Autor: Financial Market
Timp de citit: 2 minute

The markets continued their rollercoaster ride yesterday. The European markets closed down by 5-6% yesterday. The leading index in the USA (S&P500) also closed at -5.2%. However, not only were there large movements compared to the previous day, there were also large swings during the day. The S&P500 was already down 10%, but made up for almost half of its losses in the final hours of trading.
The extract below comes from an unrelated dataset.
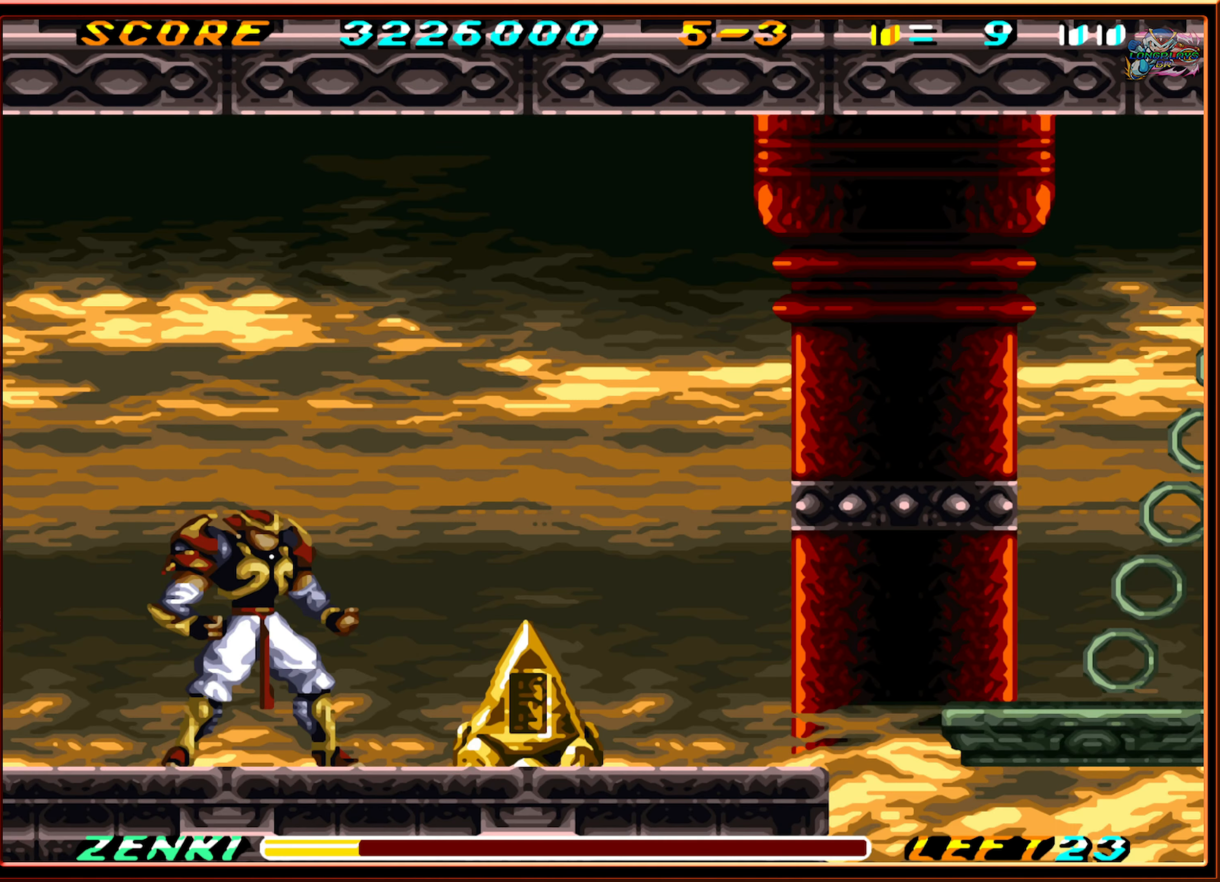
{"buttons": ["DPAD_RIGHT"], "events": [[384, "DPAD_RIGHT", "down"]]}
To quote Benoit Mandelbrot once again, time is currently moving at a rapid pace in the markets.

Yields from investment-grade government bonds rose again yesterday. Currently, the yield on 10 year German government bonds is around -0.3% and the 10 year US government bond yield is 1.1%. The commodity markets also remain volatile.

What will we be observing in the coming days?

The two poles, which we have already reported on, on several occasions, continue to drive market activity and are also the stimuli that we will continue to monitor closely:

Firstly, the global spread of the virus and the associated containment measures that need to be taken by individual countries. These will lead/have led to supply chains being disrupted and a decline in demand. The latter can also be observed in high-frequency and “alternative data” in the USA: daily data from OpenTable, which measures the restaurant occupancy, which collapsed by 84%. Data from TomTom.com show that traffic in the USA has dropped significantly. This makes a recession very likely in the first half of the year.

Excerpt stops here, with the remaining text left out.